Top of Selected excerpt

Investment in the region has stalled, partly because the North Sea (AKA the ‘UK Continental Basin’), is one of the most mature in the world, and now one of the least attractive to invest in.

But the investments are currently worth around £5bn a year to the UK government and the industry employs around 450,000 people in the UK.

Oil output from North Sea fields has slipped to its lowest level since production began in the mid-1970s.

North Sea investments worth around £25bn are currently unsanctioned as companies have been waiting for the government to intervene.

Chancellor George Osborne introduced an Investment Allowance in The Budget to boost the UK oil industry

  • Reduction in a supplementary tax charge to 20% from 30%
  • Cut in the Petroleum Revenue Tax to 35% from next year, from 50% now



Key highlights of the 2015 budget



City Index’s Michael Willis: No major movements from stocks as a result of the budget as it looks like George Osborne met market expectations on most issues. A cut in Petroleum Revenue Tax from 50% to 35% has kept oil stocks in broadly positive territory; however, gains remain modest.

Oil share prices

In the housing sector, Taylor Wimpey has picked up momentum following the announcement that the Government will help first time buyers with a new Help-to-Buy ISA, contributing £50 to every £200 saved by would be homeowners. The stock has sharply risen and seen a spike in volume compared to the 10-day average in the last 30 minutes.

Taylor Wimpey share prices

Another expected tax reduction in the beverages sector has boosted Diageo modestly. We’ve seen increased volumes in the stock over the announcement that there’ll be reductions in beer, cider and scotch whisky duty and wine duty remaining frozen. Something to celebrate (in moderation) for consumers and investors alike.

Diageo share prices


Joshua Raymond, City Index’s Chief Market Strategist: Here are the revisions to public-sector net borrowing compared to previous budget forecasts. It shows that borrowing will fall in the next year to £75.3bn and £39.4bn in 2016/17.

This fall was expected but I had thought borrowing might drop as low as £73bn in 2015 and £38bn in 2016.



Stay tuned as we’ll be posting a key highlights graphic very soon so you can get all the important info in bite size.



Joshua Raymond, City Index’s Chief Market Strategist: Here are some of the key projections that have been revised by the Office of Budget and Responsibility that you need to know. I think this makes the Bank of England less hawkish than a few months ago.

Bottom of Selected excerpt
Top of Data provided

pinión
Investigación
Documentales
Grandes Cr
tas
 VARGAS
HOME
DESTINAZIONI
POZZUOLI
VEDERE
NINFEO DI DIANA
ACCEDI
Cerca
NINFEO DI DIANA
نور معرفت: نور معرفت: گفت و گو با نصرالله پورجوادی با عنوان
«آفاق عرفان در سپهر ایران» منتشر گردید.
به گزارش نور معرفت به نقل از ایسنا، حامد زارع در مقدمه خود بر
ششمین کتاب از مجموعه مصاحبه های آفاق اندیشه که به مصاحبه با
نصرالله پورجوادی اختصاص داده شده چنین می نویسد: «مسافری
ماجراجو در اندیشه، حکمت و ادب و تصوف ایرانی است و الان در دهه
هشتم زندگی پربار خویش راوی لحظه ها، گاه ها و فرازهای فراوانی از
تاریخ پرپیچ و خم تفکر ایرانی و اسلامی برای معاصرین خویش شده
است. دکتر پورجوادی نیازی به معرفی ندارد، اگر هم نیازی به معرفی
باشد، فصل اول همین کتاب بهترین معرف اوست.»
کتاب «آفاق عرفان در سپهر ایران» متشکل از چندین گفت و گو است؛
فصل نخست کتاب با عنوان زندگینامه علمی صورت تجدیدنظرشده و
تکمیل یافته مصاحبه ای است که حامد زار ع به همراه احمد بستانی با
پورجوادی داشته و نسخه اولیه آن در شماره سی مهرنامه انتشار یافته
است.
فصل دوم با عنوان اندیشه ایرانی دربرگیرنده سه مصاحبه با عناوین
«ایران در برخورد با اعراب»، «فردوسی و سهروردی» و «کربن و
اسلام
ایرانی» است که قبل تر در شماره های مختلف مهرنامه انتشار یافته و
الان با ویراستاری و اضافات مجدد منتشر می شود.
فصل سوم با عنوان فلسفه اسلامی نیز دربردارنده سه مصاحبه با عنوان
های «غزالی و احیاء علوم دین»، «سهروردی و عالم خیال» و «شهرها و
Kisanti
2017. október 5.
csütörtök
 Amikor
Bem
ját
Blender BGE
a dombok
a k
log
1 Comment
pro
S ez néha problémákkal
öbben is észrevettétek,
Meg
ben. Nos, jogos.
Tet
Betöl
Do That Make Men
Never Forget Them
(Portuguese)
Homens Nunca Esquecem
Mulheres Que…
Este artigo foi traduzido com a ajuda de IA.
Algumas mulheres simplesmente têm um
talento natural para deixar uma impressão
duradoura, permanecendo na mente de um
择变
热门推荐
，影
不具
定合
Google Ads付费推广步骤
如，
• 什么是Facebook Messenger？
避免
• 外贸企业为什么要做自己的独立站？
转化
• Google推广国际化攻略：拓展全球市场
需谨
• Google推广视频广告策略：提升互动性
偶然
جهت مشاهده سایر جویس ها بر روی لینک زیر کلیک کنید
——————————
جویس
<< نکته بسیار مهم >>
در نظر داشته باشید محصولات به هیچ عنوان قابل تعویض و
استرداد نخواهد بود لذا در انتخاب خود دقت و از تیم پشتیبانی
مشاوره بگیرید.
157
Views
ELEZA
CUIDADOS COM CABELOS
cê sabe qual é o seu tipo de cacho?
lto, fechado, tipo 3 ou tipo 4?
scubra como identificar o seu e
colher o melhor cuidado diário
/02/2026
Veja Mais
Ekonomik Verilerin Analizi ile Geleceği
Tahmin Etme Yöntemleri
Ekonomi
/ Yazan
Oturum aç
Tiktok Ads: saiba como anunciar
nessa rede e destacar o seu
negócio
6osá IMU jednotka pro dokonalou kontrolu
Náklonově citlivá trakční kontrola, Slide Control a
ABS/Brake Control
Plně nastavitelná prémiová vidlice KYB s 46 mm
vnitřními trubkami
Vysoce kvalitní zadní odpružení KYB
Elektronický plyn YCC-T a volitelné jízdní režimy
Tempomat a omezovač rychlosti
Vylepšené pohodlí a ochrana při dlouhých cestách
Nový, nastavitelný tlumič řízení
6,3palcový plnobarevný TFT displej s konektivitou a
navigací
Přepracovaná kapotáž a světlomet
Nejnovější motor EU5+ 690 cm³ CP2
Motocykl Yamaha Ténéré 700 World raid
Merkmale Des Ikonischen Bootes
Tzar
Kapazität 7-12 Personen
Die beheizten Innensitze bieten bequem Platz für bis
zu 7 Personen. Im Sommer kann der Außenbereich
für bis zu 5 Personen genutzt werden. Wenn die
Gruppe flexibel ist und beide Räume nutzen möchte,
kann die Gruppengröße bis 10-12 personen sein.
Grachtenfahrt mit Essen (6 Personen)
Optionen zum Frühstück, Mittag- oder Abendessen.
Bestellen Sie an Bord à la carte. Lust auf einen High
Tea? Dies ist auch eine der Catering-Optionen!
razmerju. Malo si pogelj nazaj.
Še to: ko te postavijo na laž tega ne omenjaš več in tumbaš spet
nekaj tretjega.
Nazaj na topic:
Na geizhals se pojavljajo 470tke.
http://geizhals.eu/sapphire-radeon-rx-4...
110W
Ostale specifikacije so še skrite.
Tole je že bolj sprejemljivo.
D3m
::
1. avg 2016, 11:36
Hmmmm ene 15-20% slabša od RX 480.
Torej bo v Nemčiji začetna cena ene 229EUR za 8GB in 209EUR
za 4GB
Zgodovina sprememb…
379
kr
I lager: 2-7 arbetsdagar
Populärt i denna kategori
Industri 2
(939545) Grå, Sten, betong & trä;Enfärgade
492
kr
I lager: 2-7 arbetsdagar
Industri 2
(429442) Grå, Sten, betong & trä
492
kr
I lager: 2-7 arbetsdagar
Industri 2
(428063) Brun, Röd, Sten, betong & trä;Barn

Bottom of Data provided

■ **Work to complete**:
(1) According to the 2015 budget coverage, which drinks will see their duty reduced?
(2) In the 2015 budget coverage, how many people does the oil industry employ in the UK?
(3) Carry on the 2015 budget coverage from the point where it stops.

■ **Answers given**:
(1) Beer, cider and scotch whisky.

(2) Around 450,000 people.

(3)
Economic data


Well that’s it. Not a record-breaking speech by any means, but plenty to digest – including the government’s plans to provide ISAs for first-time buyers in the property market. If you’d like to read the whole document, here it is: UK Budget 2015 (PDF document).

Stay with us, though, for our analysis and reactions on the budget announcement’s impact.




Joshua Raymond, City Index’s Chief Market Strategist: This is a fairly low headline budget so far, which is no real surprise given the election is merely six weeks away. The big takeaway for me is the fact that UK inflation will be lower than previously forecast, and for longer. That could boost consumer spending in the near term. However, UK GDP was upgraded less than expected this year and downgraded in line with expectations in the long term. So lower inflation and lower growth translates to interest rate hikes being pushed further afield.



Ashraf Laidi, City Index’s Chief Global Strategist:

Falling borrowing – UK Chancellor Osborne sees UK Government borrowing falling to £90.2 bn, £1bn lower than the Autumn Statement in December. Borrowing will further decline to £75.3bn in 2015-16, then £39.4bn the following year.

Falling debt – Debt as a share of GDP is seen falling to 80.4% in 2014-15; 80.2% in 2015-16, 79.8% in 2016-17; and 77.8% in 2017-18.

Until a surplus is reached in 2018/19 – Osborne sees UK govt deficit 5% happening in 2015. The budget deficit is expected to reach 4% of GDP in 2015-16; followed by 2% in 2016/2017. A budget surplus is forecasted for 2018-19 at +0.2% of GDP.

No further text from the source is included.